Very few cyclists will adopt a single riding position for all of their time on the bike. At the very least people will regularly change their hand positions and generally shuffle about to ease pressure points. This section aims to explore some of the more usual postural changes that people adopt when cycling.


Knee angle

Hill Climbing

We know that just after TDC, the quads are the only muscle group able to make any significant contribution and as such are essential to achieving a smooth continuous pedalling action. The knee angle at this position will be around 75°-80° and from the Knee extension graph in the Muscle Activation section we can see that this is in a relatively ‘weak’ area. Extrapolating the graph gives us this relationship, which shows that even small changes to the knee angle can alter its capability to generate torque. Although pedal forces in this region may be small they will be almost perpendicular to the crank and relatively efficient at generating positive torque.

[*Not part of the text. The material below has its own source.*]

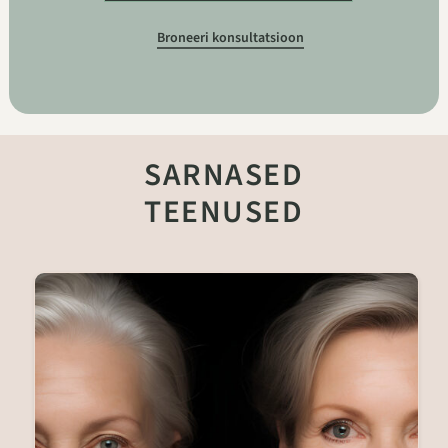
Broneeri konsultatsioon
SARNASED
TEENUSED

Seated riding, normal ankle position.

Seated riding, normal ankle position. Knee angle 77.9°

Taking this as a starting point, this is the knee angle at the position described as Point 3 on the muscle activation page for a 1.75m tall rider using 170mm cranks.

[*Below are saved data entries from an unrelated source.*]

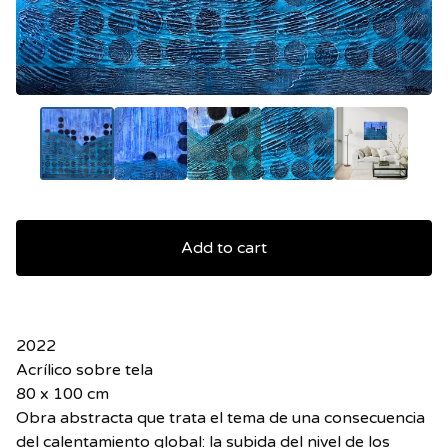
Add to cart
2022
Acrílico sobre tela
80 x 100 cm
Obra abstracta que trata el tema de una consecuencia
del calentamiento global: la subida del nivel de los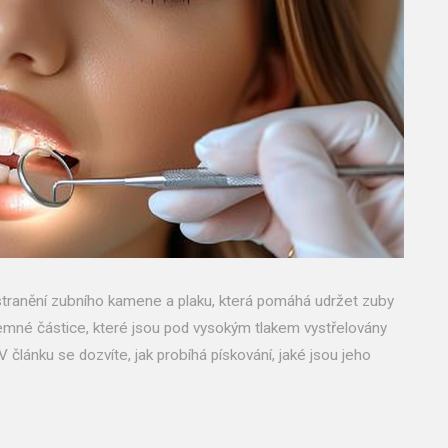
tranění zubního kamene a plaku, která pomáhá udržet zuby
 jemné částice, které jsou pod vysokým tlakem vystřelovány
 článku se dozvíte, jak probíhá pískování, jaké jsou jeho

Sitting back on the saddle

Sitting back on the saddle. Knee Angle 80.4°

By sitting back on the saddle the knee angle will increase by a couple of degrees. This may seem small but we can also see from the Knee Angle graph that this could give 10% more power at this point in the stroke.

Sitting back and dropping the heel

Sitting back on the saddle and dropping the heel / Ankling Knee Angle 82.1°

Some cyclists intentionally drop the heel on the upstroke whilst climbing. This has the same effect as sitting back and will open up the knee angles. If used on a permanent basis the cyclist will need to plantar-flex (point the toe down) around the bottom half of the stroke or the saddle will be need to be dropped, negating the benefit. This process, known as ankling can be effective but needs some practice.

Out of the saddle.

Out of the saddle. Knee Angle 88.8°

The knee angle opens up even further and the cyclist can also pull down with the arms to put even more force into the pedals.

On The drops

On The drops

The primary benefit of being on the drops is to reduce your frontal area. This is especially important on faster sections as aerodynamic drag is proportional to frontal area and a factor of speed squared. A secondary benefit of being on the drops is that the pelvis is rotated forwards, stretching the glutes and hamstrings. This also shortens the hip flexors and one of the quads, reducing their efficiency, but a consistent pedalling action is less important on the faster flatter sections. Being on the drops demands good back and hip flexibility. In many people the action of leaning forwards and rotating the pelvis, lifts the hips and opens up the knee maximum angle.You will note the knee angle on the drops is 144.8°, whereas on the hoods it is 143.4° The saddle height might need to accommodate this depending upon the amount of time spent between hoods and drops.